Saved entries:
====

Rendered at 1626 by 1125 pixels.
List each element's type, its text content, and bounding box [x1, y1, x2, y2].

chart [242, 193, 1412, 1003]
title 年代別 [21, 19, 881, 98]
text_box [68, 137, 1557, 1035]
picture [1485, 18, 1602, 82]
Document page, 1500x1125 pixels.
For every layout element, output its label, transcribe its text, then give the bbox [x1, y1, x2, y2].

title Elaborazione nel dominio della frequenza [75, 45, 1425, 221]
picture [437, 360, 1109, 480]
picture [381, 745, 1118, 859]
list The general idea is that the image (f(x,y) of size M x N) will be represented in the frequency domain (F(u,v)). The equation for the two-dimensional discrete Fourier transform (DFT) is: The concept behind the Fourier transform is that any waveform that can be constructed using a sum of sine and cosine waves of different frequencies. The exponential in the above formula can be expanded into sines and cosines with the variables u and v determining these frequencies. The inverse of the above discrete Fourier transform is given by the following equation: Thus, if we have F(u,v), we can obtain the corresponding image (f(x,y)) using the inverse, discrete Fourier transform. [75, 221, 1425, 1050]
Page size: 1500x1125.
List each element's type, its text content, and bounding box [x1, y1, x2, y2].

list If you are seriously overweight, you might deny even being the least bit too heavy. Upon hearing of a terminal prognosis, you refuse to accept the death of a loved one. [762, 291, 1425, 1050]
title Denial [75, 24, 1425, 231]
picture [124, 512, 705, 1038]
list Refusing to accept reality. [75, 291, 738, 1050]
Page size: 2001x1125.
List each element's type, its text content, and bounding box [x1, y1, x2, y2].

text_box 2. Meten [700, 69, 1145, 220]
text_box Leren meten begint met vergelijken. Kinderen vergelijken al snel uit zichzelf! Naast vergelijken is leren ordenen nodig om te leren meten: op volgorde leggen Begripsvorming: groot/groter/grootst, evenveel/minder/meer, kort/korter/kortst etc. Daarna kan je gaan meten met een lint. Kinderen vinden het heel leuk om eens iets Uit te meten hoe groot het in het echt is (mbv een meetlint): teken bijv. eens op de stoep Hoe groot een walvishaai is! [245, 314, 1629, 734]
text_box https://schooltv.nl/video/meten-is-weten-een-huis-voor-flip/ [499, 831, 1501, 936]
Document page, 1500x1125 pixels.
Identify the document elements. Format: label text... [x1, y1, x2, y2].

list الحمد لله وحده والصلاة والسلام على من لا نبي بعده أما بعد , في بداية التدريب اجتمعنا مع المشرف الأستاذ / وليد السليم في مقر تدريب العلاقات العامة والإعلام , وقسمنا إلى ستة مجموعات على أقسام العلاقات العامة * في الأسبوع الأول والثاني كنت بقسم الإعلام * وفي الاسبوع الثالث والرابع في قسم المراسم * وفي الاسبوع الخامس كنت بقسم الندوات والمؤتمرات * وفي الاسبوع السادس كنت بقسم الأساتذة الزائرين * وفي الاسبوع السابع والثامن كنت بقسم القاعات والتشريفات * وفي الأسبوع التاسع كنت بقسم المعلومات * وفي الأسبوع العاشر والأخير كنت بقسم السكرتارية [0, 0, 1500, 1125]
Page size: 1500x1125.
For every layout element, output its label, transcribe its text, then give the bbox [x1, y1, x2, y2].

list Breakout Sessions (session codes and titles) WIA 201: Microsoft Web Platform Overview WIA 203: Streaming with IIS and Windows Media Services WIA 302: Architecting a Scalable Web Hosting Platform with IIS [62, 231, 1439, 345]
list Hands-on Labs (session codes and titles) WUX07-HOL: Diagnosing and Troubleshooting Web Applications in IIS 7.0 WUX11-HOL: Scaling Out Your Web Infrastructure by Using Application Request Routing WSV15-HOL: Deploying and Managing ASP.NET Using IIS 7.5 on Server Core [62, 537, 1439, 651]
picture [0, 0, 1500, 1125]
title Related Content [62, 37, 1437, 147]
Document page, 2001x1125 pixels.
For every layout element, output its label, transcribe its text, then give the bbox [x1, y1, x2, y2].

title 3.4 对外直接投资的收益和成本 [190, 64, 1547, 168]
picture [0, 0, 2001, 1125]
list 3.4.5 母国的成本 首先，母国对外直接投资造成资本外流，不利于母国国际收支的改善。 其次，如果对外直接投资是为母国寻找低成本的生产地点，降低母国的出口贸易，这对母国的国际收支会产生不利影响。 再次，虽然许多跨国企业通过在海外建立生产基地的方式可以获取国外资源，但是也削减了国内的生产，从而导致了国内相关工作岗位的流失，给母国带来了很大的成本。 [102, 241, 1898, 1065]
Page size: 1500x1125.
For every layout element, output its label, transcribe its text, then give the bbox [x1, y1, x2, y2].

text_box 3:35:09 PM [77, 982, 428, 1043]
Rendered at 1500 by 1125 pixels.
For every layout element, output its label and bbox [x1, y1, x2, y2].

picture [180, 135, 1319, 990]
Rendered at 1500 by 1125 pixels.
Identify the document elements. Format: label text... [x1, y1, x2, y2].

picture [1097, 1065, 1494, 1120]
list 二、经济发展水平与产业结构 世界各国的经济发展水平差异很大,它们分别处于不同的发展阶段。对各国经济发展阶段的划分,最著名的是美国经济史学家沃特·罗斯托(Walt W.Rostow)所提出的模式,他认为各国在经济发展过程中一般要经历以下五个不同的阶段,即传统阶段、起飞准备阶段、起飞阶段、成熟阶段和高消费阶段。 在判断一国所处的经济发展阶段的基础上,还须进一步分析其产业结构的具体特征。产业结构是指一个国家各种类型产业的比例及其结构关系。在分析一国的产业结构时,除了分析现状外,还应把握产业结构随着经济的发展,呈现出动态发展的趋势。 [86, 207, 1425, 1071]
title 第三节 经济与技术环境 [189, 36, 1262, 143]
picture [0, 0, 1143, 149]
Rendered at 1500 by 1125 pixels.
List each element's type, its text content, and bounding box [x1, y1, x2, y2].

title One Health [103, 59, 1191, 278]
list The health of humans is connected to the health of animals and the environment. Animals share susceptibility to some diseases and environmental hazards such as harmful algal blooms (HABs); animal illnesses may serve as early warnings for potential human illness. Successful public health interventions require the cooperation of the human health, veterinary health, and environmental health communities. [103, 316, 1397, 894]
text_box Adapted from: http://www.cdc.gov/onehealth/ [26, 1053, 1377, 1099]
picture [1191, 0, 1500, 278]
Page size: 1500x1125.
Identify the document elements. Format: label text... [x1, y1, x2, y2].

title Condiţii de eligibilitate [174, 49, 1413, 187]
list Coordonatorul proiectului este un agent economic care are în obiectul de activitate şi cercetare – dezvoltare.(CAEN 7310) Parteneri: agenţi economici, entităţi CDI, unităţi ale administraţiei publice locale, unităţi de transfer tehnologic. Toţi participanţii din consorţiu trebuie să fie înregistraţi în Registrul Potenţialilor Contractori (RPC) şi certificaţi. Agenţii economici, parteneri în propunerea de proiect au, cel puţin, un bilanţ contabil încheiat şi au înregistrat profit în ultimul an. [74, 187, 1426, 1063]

====

Nothing in the entries should be skipped. Output them all exactly.

▶ _Answer to this exercise_
Rendered at 1626 by 1125 pixels.
List each element's type, its text content, and bounding box [x1, y1, x2, y2].

chart [242, 193, 1412, 1003]
title 年代別 [21, 19, 881, 98]
text_box [68, 137, 1557, 1035]
picture [1485, 18, 1602, 82]
Document page, 1500x1125 pixels.
For every layout element, output its label, transcribe its text, then give the bbox [x1, y1, x2, y2].

title Elaborazione nel dominio della frequenza [75, 45, 1425, 221]
picture [437, 360, 1109, 480]
picture [381, 745, 1118, 859]
list The general idea is that the image (f(x,y) of size M x N) will be represented in the frequency domain (F(u,v)). The equation for the two-dimensional discrete Fourier transform (DFT) is: The concept behind the Fourier transform is that any waveform that can be constructed using a sum of sine and cosine waves of different frequencies. The exponential in the above formula can be expanded into sines and cosines with the variables u and v determining these frequencies. The inverse of the above discrete Fourier transform is given by the following equation: Thus, if we have F(u,v), we can obtain the corresponding image (f(x,y)) using the inverse, discrete Fourier transform. [75, 221, 1425, 1050]
Page size: 1500x1125.
List each element's type, its text content, and bounding box [x1, y1, x2, y2].

list If you are seriously overweight, you might deny even being the least bit too heavy. Upon hearing of a terminal prognosis, you refuse to accept the death of a loved one. [762, 291, 1425, 1050]
title Denial [75, 24, 1425, 231]
picture [124, 512, 705, 1038]
list Refusing to accept reality. [75, 291, 738, 1050]
Page size: 2001x1125.
List each element's type, its text content, and bounding box [x1, y1, x2, y2].

text_box 2. Meten [700, 69, 1145, 220]
text_box Leren meten begint met vergelijken. Kinderen vergelijken al snel uit zichzelf! Naast vergelijken is leren ordenen nodig om te leren meten: op volgorde leggen Begripsvorming: groot/groter/grootst, evenveel/minder/meer, kort/korter/kortst etc. Daarna kan je gaan meten met een lint. Kinderen vinden het heel leuk om eens iets Uit te meten hoe groot het in het echt is (mbv een meetlint): teken bijv. eens op de stoep Hoe groot een walvishaai is! [245, 314, 1629, 734]
text_box https://schooltv.nl/video/meten-is-weten-een-huis-voor-flip/ [499, 831, 1501, 936]
Document page, 1500x1125 pixels.
Identify the document elements. Format: label text... [x1, y1, x2, y2].

list الحمد لله وحده والصلاة والسلام على من لا نبي بعده أما بعد , في بداية التدريب اجتمعنا مع المشرف الأستاذ / وليد السليم في مقر تدريب العلاقات العامة والإعلام , وقسمنا إلى ستة مجموعات على أقسام العلاقات العامة * في الأسبوع الأول والثاني كنت بقسم الإعلام * وفي الاسبوع الثالث والرابع في قسم المراسم * وفي الاسبوع الخامس كنت بقسم الندوات والمؤتمرات * وفي الاسبوع السادس كنت بقسم الأساتذة الزائرين * وفي الاسبوع السابع والثامن كنت بقسم القاعات والتشريفات * وفي الأسبوع التاسع كنت بقسم المعلومات * وفي الأسبوع العاشر والأخير كنت بقسم السكرتارية [0, 0, 1500, 1125]
Page size: 1500x1125.
For every layout element, output its label, transcribe its text, then give the bbox [x1, y1, x2, y2].

list Breakout Sessions (session codes and titles) WIA 201: Microsoft Web Platform Overview WIA 203: Streaming with IIS and Windows Media Services WIA 302: Architecting a Scalable Web Hosting Platform with IIS [62, 231, 1439, 345]
list Hands-on Labs (session codes and titles) WUX07-HOL: Diagnosing and Troubleshooting Web Applications in IIS 7.0 WUX11-HOL: Scaling Out Your Web Infrastructure by Using Application Request Routing WSV15-HOL: Deploying and Managing ASP.NET Using IIS 7.5 on Server Core [62, 537, 1439, 651]
picture [0, 0, 1500, 1125]
title Related Content [62, 37, 1437, 147]
Document page, 2001x1125 pixels.
For every layout element, output its label, transcribe its text, then give the bbox [x1, y1, x2, y2].

title 3.4 对外直接投资的收益和成本 [190, 64, 1547, 168]
picture [0, 0, 2001, 1125]
list 3.4.5 母国的成本 首先，母国对外直接投资造成资本外流，不利于母国国际收支的改善。 其次，如果对外直接投资是为母国寻找低成本的生产地点，降低母国的出口贸易，这对母国的国际收支会产生不利影响。 再次，虽然许多跨国企业通过在海外建立生产基地的方式可以获取国外资源，但是也削减了国内的生产，从而导致了国内相关工作岗位的流失，给母国带来了很大的成本。 [102, 241, 1898, 1065]
Page size: 1500x1125.
For every layout element, output its label, transcribe its text, then give the bbox [x1, y1, x2, y2].

text_box 3:35:09 PM [77, 982, 428, 1043]
Rendered at 1500 by 1125 pixels.
For every layout element, output its label and bbox [x1, y1, x2, y2].

picture [180, 135, 1319, 990]
Rendered at 1500 by 1125 pixels.
Identify the document elements. Format: label text... [x1, y1, x2, y2].

picture [1097, 1065, 1494, 1120]
list 二、经济发展水平与产业结构 世界各国的经济发展水平差异很大,它们分别处于不同的发展阶段。对各国经济发展阶段的划分,最著名的是美国经济史学家沃特·罗斯托(Walt W.Rostow)所提出的模式,他认为各国在经济发展过程中一般要经历以下五个不同的阶段,即传统阶段、起飞准备阶段、起飞阶段、成熟阶段和高消费阶段。 在判断一国所处的经济发展阶段的基础上,还须进一步分析其产业结构的具体特征。产业结构是指一个国家各种类型产业的比例及其结构关系。在分析一国的产业结构时,除了分析现状外,还应把握产业结构随着经济的发展,呈现出动态发展的趋势。 [86, 207, 1425, 1071]
title 第三节 经济与技术环境 [189, 36, 1262, 143]
picture [0, 0, 1143, 149]
Rendered at 1500 by 1125 pixels.
List each element's type, its text content, and bounding box [x1, y1, x2, y2].

title One Health [103, 59, 1191, 278]
list The health of humans is connected to the health of animals and the environment. Animals share susceptibility to some diseases and environmental hazards such as harmful algal blooms (HABs); animal illnesses may serve as early warnings for potential human illness. Successful public health interventions require the cooperation of the human health, veterinary health, and environmental health communities. [103, 316, 1397, 894]
text_box Adapted from: http://www.cdc.gov/onehealth/ [26, 1053, 1377, 1099]
picture [1191, 0, 1500, 278]
Page size: 1500x1125.
Identify the document elements. Format: label text... [x1, y1, x2, y2].

title Condiţii de eligibilitate [174, 49, 1413, 187]
list Coordonatorul proiectului este un agent economic care are în obiectul de activitate şi cercetare – dezvoltare.(CAEN 7310) Parteneri: agenţi economici, entităţi CDI, unităţi ale administraţiei publice locale, unităţi de transfer tehnologic. Toţi participanţii din consorţiu trebuie să fie înregistraţi în Registrul Potenţialilor Contractori (RPC) şi certificaţi. Agenţii economici, parteneri în propunerea de proiect au, cel puţin, un bilanţ contabil încheiat şi au înregistrat profit în ultimul an. [74, 187, 1426, 1063]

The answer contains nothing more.